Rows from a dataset
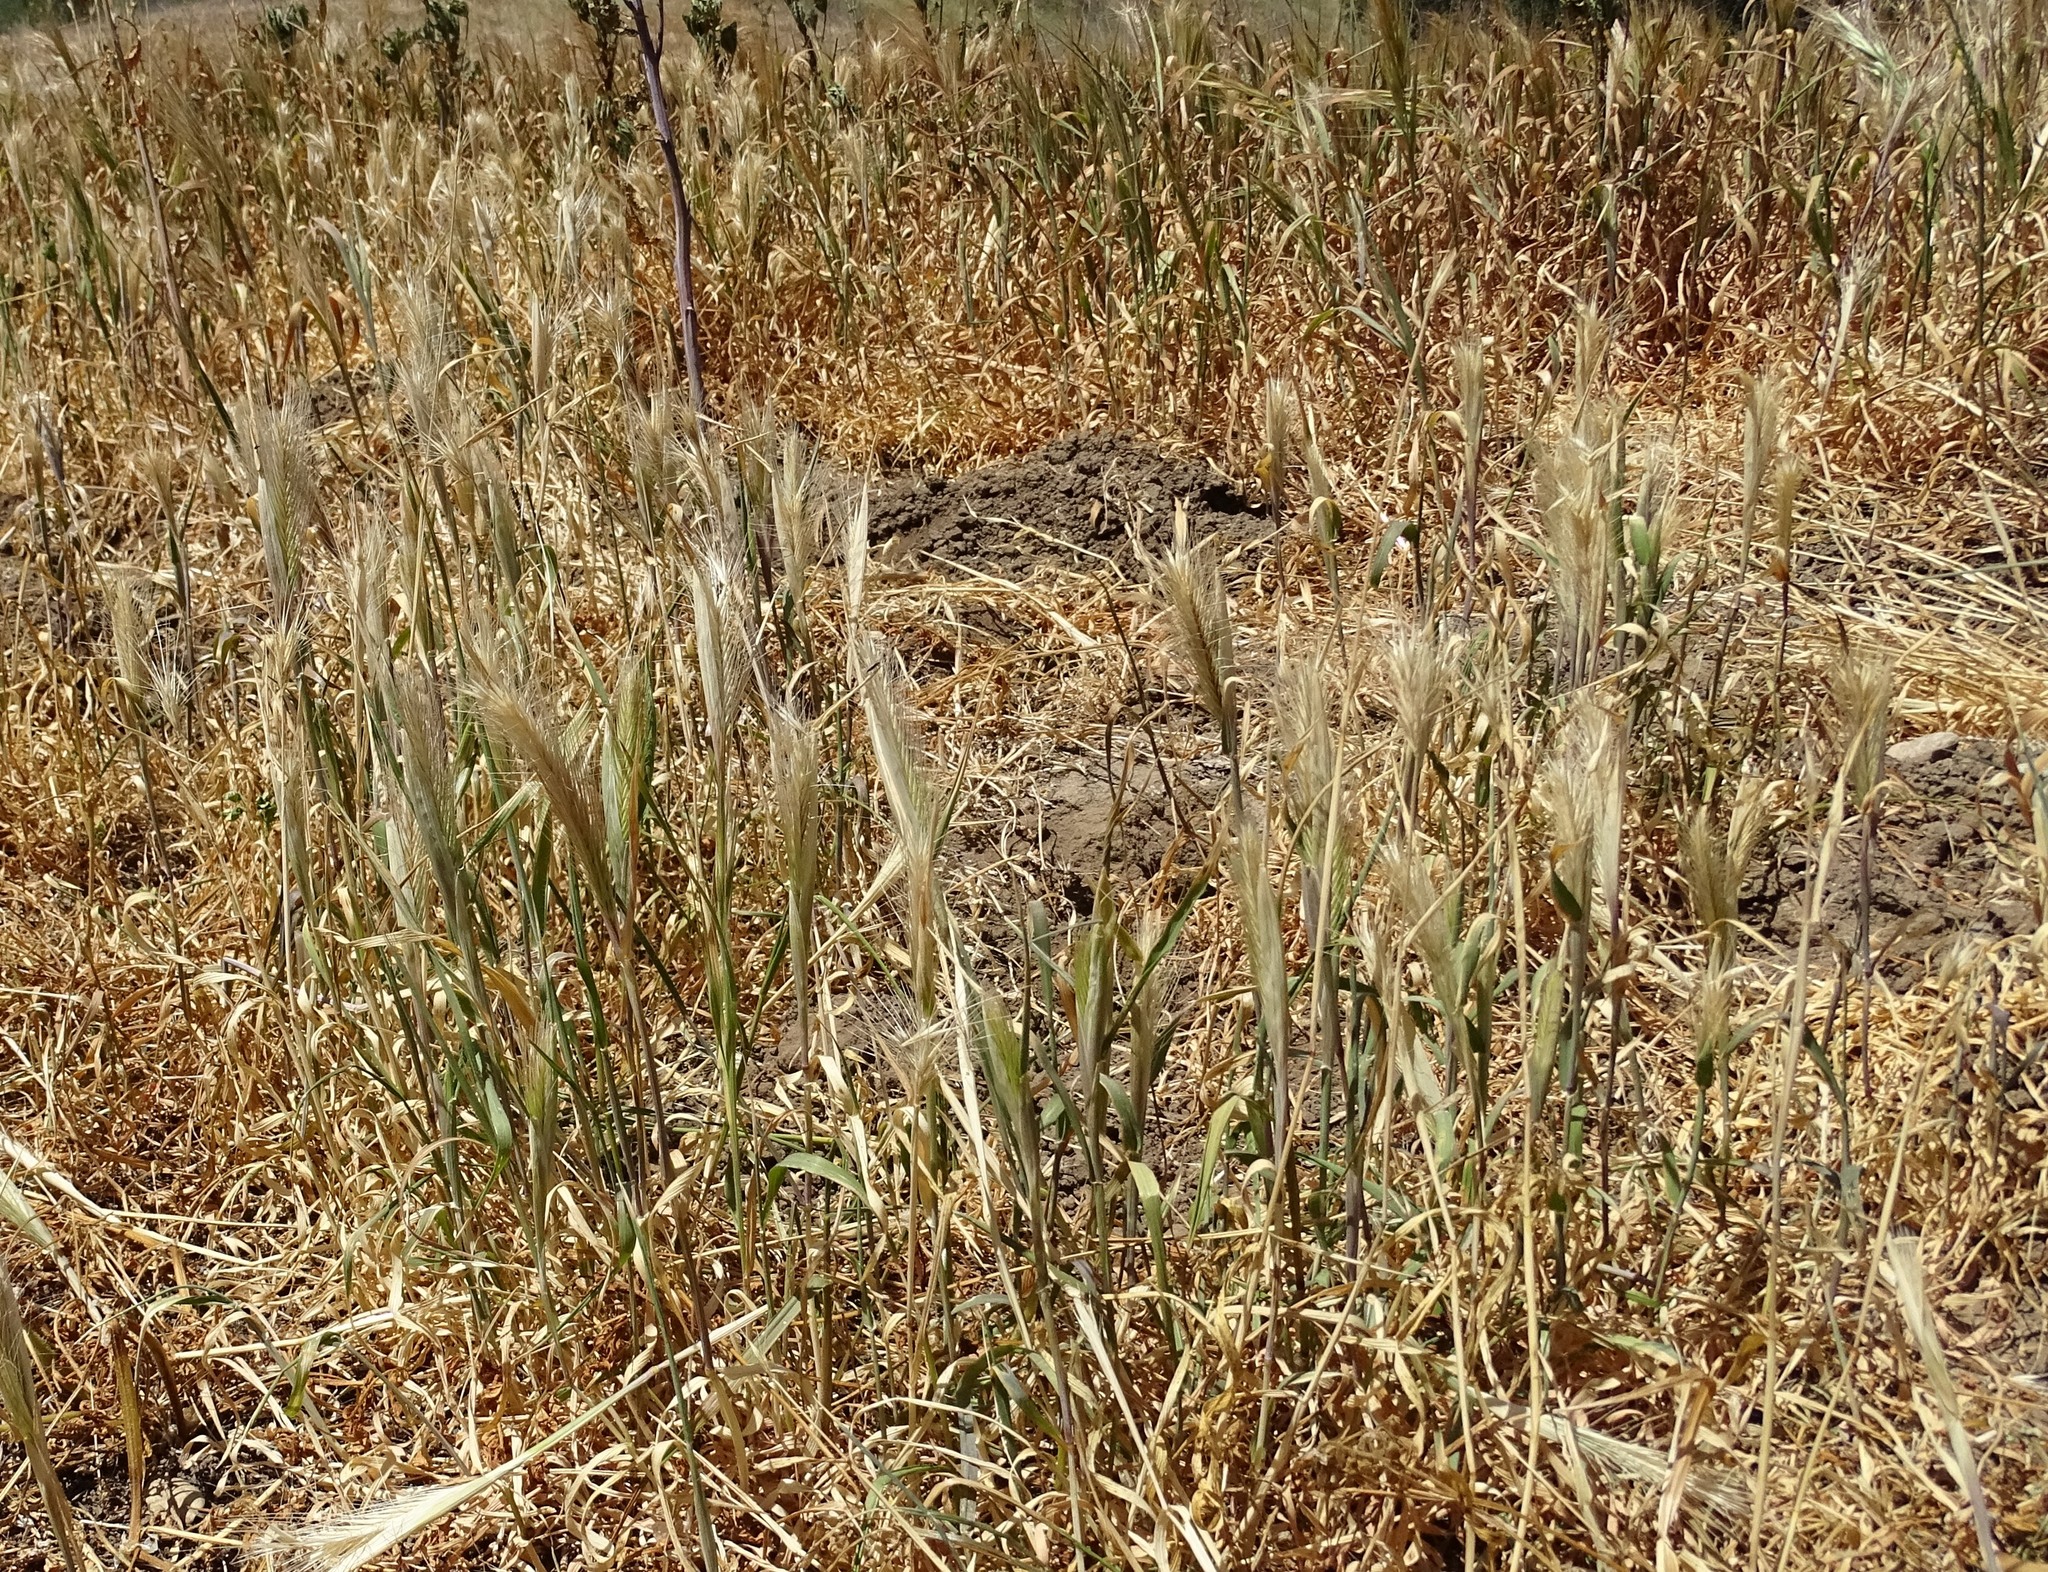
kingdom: Plantae
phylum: Tracheophyta
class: Liliopsida
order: Poales
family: Poaceae
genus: Hordeum
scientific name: Hordeum murinum
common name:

* INSTRUCTIONS FOR THE TASK:
Copy out all the rows above line for line, leaving out the pictures.

* RESPONSE:
kingdom: Plantae
phylum: Tracheophyta
class: Liliopsida
order: Poales
family: Poaceae
genus: Hordeum
scientific name: Hordeum murinum
common name:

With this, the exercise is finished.